European electric bike sales on course to overtake bicycle sales in the coming years

Total electric bike sales across Europe look to be on course to overtake bicycle sales in the next few years, according to data presented to the industry at the Eurobike show in Frankfurt.

The trend is as much to do with declining bike sales than growth in e-bike sales, which while rising steadily and predictably for the past decade, have flattened in recent times in the face of a consumer spending and confidence crisis.

There has also been a ‘correction’ in the market whereby a boom in sales during Covid’s peak has come back down to earth, quite notably producing overstock trends across the globe. For you, the e-bike buying consumer, that means widespread discounts on some top tier products.

In select countries the 50% threshold has actually already been crossed, Germany being one such territory that has been on the cusp of the milestone for a few years and on course to register the stat in 2023. In fact, data covering off road segments of the market had 90% of sales registering as electric bike sales.

Germany is very much leading Europe on many fronts, though 2023 has put in a sluggish start, something attributed to poor weather for cycling, plus a significantly overstocked marketplace. Nonetheless, the threshold of half has been crossed by early indications; sales to May are expected to record 850,000 electric bike sales, versus 830,000 bicycles sold.
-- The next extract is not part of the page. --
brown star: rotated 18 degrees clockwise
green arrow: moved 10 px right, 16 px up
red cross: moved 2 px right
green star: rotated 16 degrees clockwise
All things considered, overall the market is likely to be 20% down like-for-like, according to Zweirad-Industrie-Verband figures.

‘In view of the ongoing war in Europe, inflation and general reluctance to buy and the very bad weather, we expected the market to slow down in the first few months,” says Burkhard Stork, Managing Director of the ZIV. “It is all the more gratifying that the expected decline in sales compared to the strong prior-year period for bicycles and especially for e-bikes throughout Germany was limited from January to May and exports increased sharply in the first quarter.’

‘Rarely has an outlook for the year as a whole been as difficult as that for the current year 2023’, says the market statistician, though in making a full year forecast for Germany it anticipates Germany will make up 2 million of Europe’s sold e-bikes.

Meanwhile in Holland, the market share of the electric bike has ten consecutive years of growth and in 2022 the market registered at 57% of bike units sold. Alongside this, speed pedelecs capable of around 30mph or 45km/h added a 9% annual growth, albeit from far smaller numbers (4,370, versus 486,000 e-bikes sold in 2022).